Researchers are now looking for the holy grail of antibodies, one that would be longer-lasting and effective across many variants of SARS-CoV-2, including those that might emerge in the future. Carnahan’s team has identified what he calls a “small panel of antibodies” that, at least in lab, work against all of the existing Covid-19 variants, including XBB.1.5. They’re now looking for a company to partner with that could further develop those antibodies and test them in clinical trials. The group previously partnered with AstraZeneca, which commercialized Evusheld. 
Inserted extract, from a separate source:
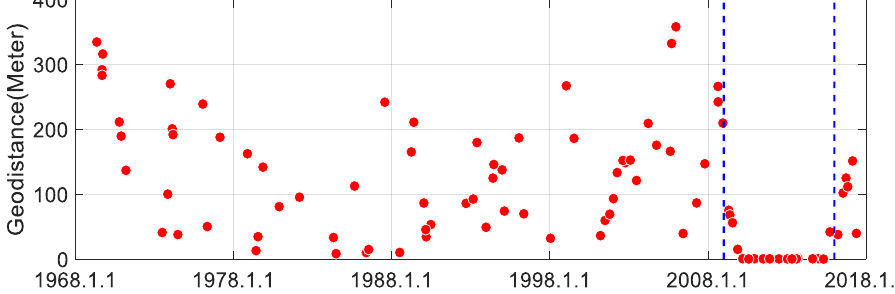
Figure 6. Geo-distances between the calculated results without aberration and light time correction and the estimated results of the satellite tool kit (STK).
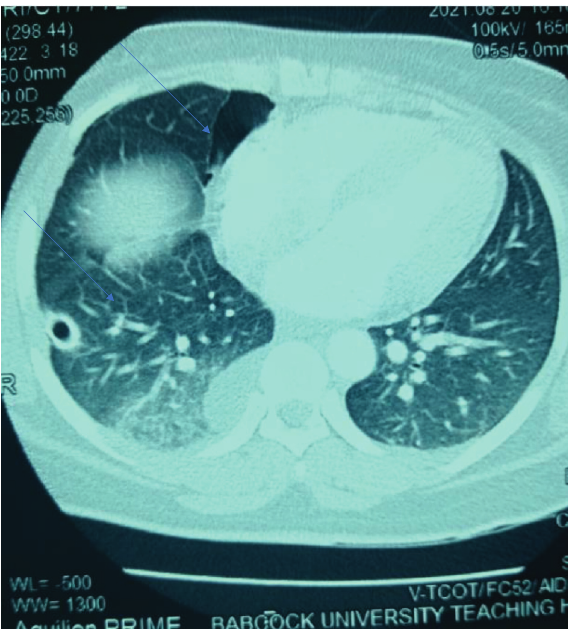
Figure 5: Chest CTscan of the chest of the patient showing a near- complete expansion of right lung (90–95%) with mild right-sided residual effusion and no obvious parenchymal lesion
Scientists at Regeneron Pharmaceuticals, the New York–based biotech company that made one of the monoclonal antibody treatments, have identified an antibody that binds to a region outside the receptor binding domain. “We have been able to identify one antibody against a site of the virus that is very conserved,” meaning this part of the virus hasn’t changed much, says Christos Kyratsous, who heads infectious disease research at Regeneron. “It’s been conserved from the beginning of the pandemic all the way to today. It’s a very rare antibody, because unlike other antibodies that are binding to these conserved sites, it is extremely potent.” 

And that gives him hope that lab-made antibodies developed to recognize this site will keep working, even if the virus’s receptor binding domain continues to mutate in the future. Still, Kyratsous says there’s often a trade-off between breadth and potency. There may be many antibodies that bind to many variants but don’t neutralize them well. So far, this one seems to do both. In clinical trials this summer, Regeneron plans to test the antibody as both a prophylaxis against and a treatment for Covid-19.

In December, AstraZeneca began testing a potential replacement for Evusheld in trials of immunocompromised patients. In lab studies, the new long-acting antibody has been shown to neutralize all SARS-CoV-2 variants tested to date, including variants that have proved resistant to other monoclonal antibodies, according to a company statement from January. AstraZeneca says it’s aiming to make the new antibody available in the second half of 2023, pending regulatory approval. The company estimates that around 2 percent of the global population could benefit from monoclonal antibodies for Covid-19 protection.

For the rest of the population, Adarsh Bhimraj, an infectious disease physician at Houston Methodist Hospital in Texas, thinks our current vaccines and antivirals will be enough. “This is not 2020, where we have no drugs and the pandemic is causing lots of deaths and hospitalizations,” he says. 

He says there should be a higher bar for getting antibodies approved for treating Covid-19 now that effective antivirals are available, and death and hospitalization rates are down. He thinks drugmakers should be able to show that new antibodies can alleviate symptoms and shorten the length of disease, rather than simply keep people out of the hospital. “What matters to patients should be studied in trials,” he says.

For now, the FDA recommends that clinics and hospitals keep existing monoclonal antibody drugs on hand in case variants that are susceptible to them pop up again in the US. “Although the monoclonal antibodies don’t work right now, there is always a possibility that the circulating Covid-19 variants change so the monoclonal antibodies may work again in the future,” Wales says. “We don’t know that yet.”